National Portrait Gallery 11th January, 2017
I don’t need to know whether a particular portrait is a good likeness or not. Years, centuries, pass and then it doesn’t matter whether the features are exactly those of the person portrayed. The artist loses his way in the futile attempt to be realistic. A work can be beautiful even if it doesn’t achieve conventional likeness. Picasso, Quote from exhibition notes
Pablo Picasso (1881-1973) drew prolifically throughout his life from being a small child. Over a 78 year period, in which he created: 13,500 paintings, 100,000 prints and engravings, and 34,000 illustrations which were used in books. He also produced 300 sculptures and ceramic pieces. It is also estimated that over 350 pieces which he created during his career, have been stolen; this is a figure that is far higher than any other artist throughout history. (http://www.pablopicasso.org/picasso-biography.jsp)
This intimate exhibition of 80 works focuses on his portrayal of family members, friends, lovers and celebrities of his day. There are amusing and charming small drawings and caricatures on small pieces of paper and napkins included in correspondence or done whilst out socialising with friends. There are works done for commission – by 1920 the celebrities of his day aspired to have their portrait done by Picasso. And there are moving drawings and paintings of lovers and friends some in a more classical style and others where he takes the whole genre of portrait apart to show not realism in the usual sense of ‘likeness’ but to communicate something of the character and personality of the subject. – what she or he was like – or what he or she meant to him. I want to discuss a few paintings which I believe demonstrate this ability as well as Picasso as such a creative and ground-breaking artist.
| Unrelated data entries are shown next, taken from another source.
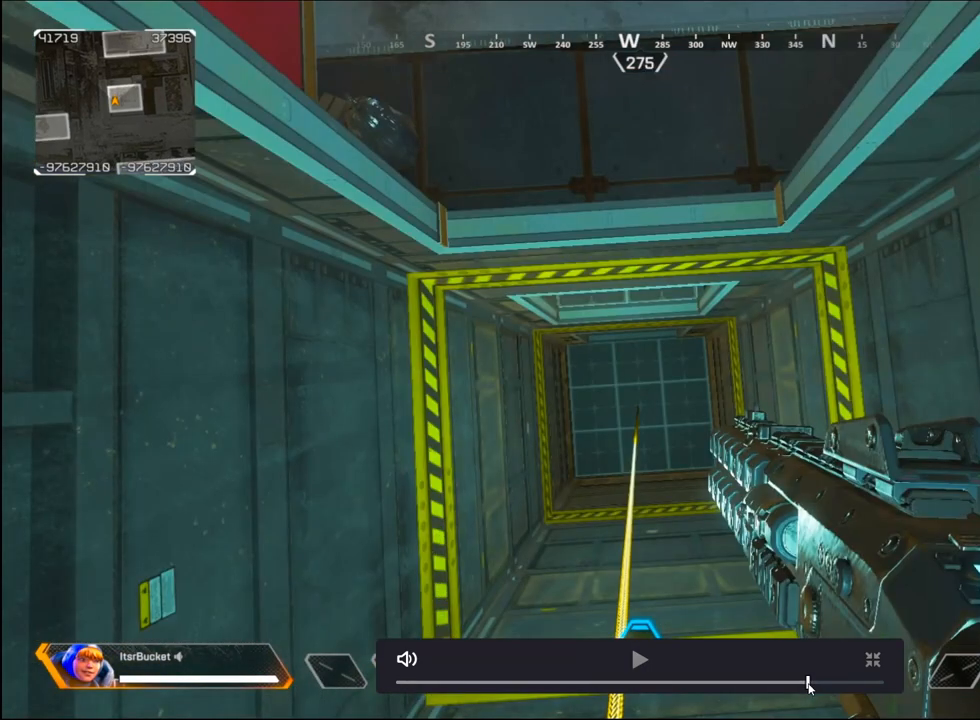
{"keys": [], "mouse": [], "events": []}
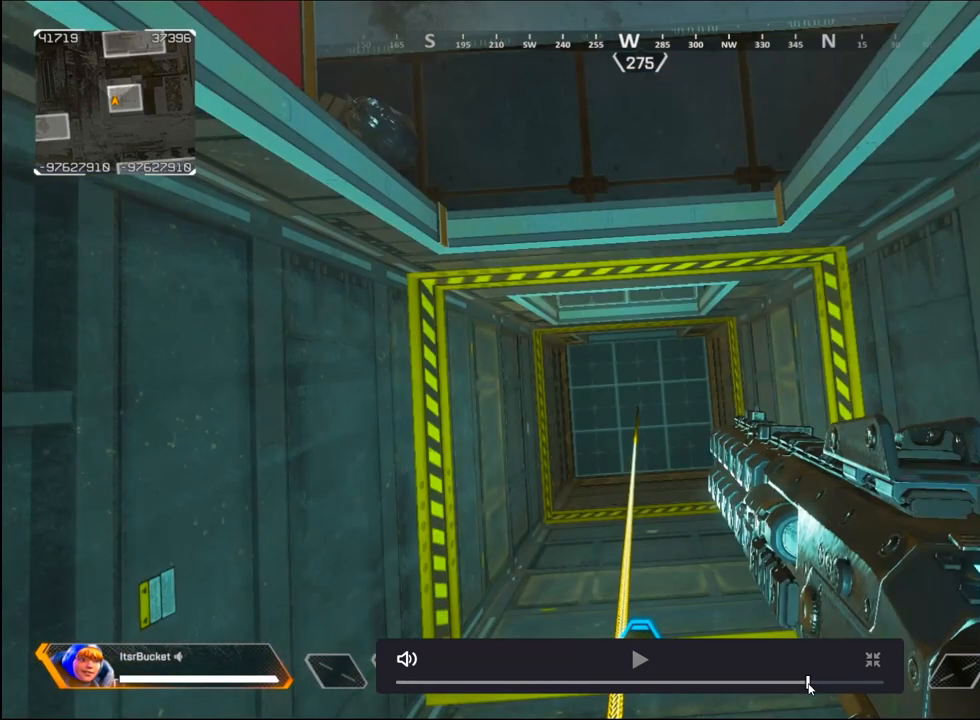
{"keys": [], "mouse": [], "events": []}
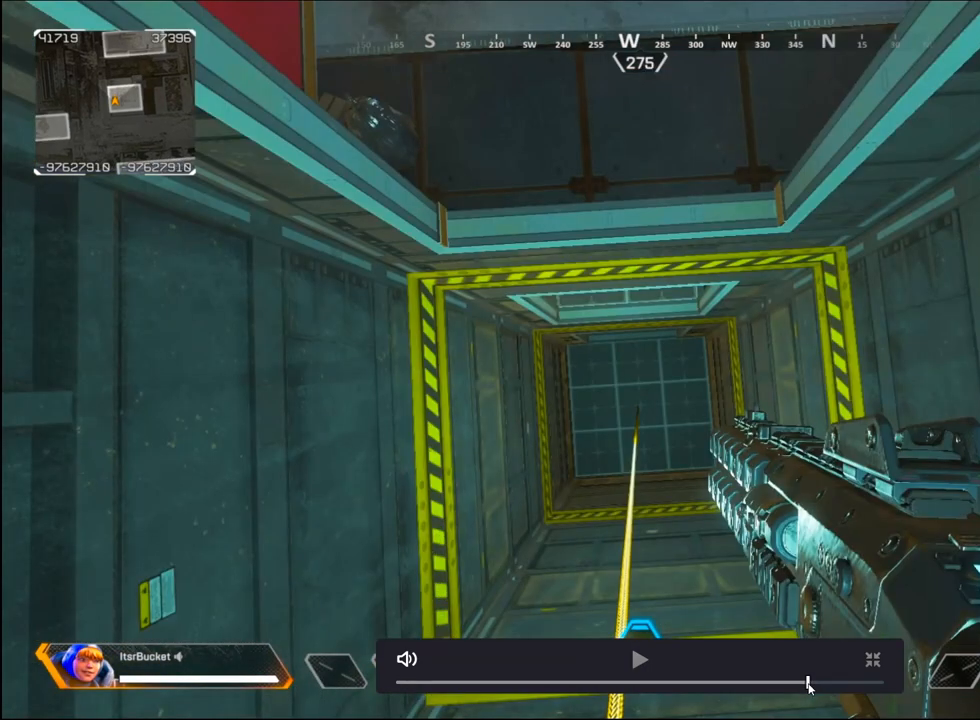
{"keys": [], "mouse": [], "events": []}
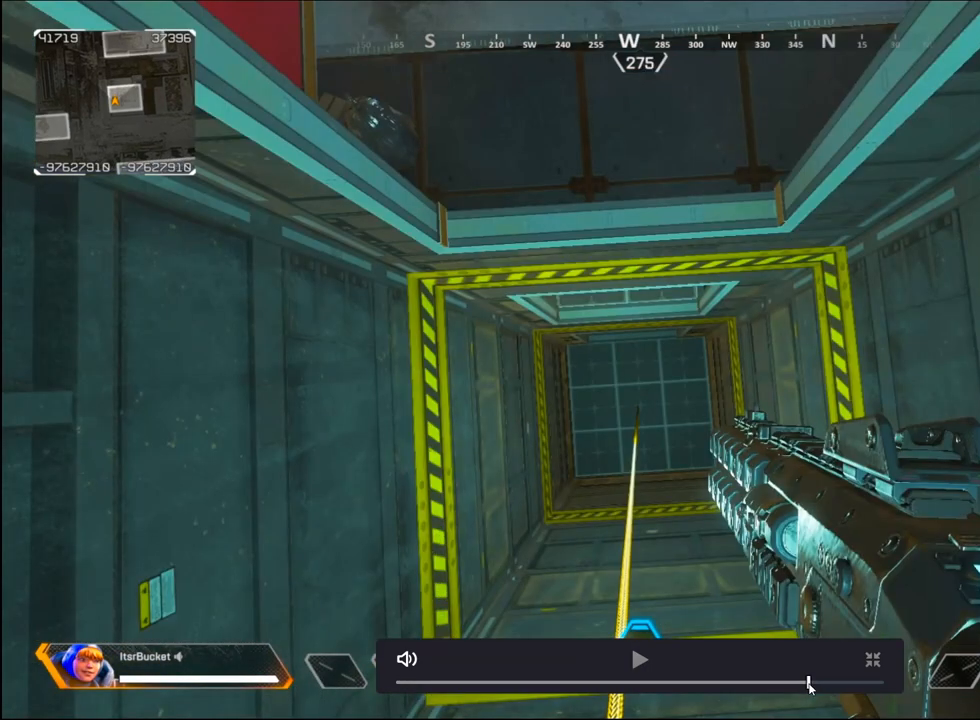
{"keys": [], "mouse": [], "events": []}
It can be seen, for example, in his pencil sketch of the composer Igor Stravinsky. where Picasso has brilliantly captured the elegance and aristocratic demeanor of the composer, the sense of someone who commands attention and respect, well described by Michael Tilson Thomas an American conductor who worked with Stravinsky and who wrote of him, “At a concert, rehearsal or recording session, Stravinsky’s manner was elegant and aristocratic, very much like older St Petersburg artists I had met. Whether he was making a musical point, relishing a special word or taking out a hard candy or small pencil from his vest pocket, he was like a court jeweller pleased with his precision and command. (http://www.gramophone.co.uk/feature/welcome-to-stravinskys-world)
Picasso achieves this with simple, elegant lines and the focused and piercing eyes enhanced by the monocle, as well as the well groomed, oiled hair. I think the image is an arresting example of Picasso’s fascination with humanity in all its many facets and forms.
You won’t learn from this exhibition what Picasso actually did to the portrait as a way of seeing. He tore it apart, stabbed it in the eye, turned it inside-out and then put it back together again. He demolished everything people had believed a portrait to be for the past 2,000 years or so. Then he carried on painting portraits.
Jonathan Jones, Guardian
As the Telegraph art critic (see below) put it, “You leave astonished at Picasso’s near-miraculous ability to make lines, colours and brush marks do absolutely anything he wanted”.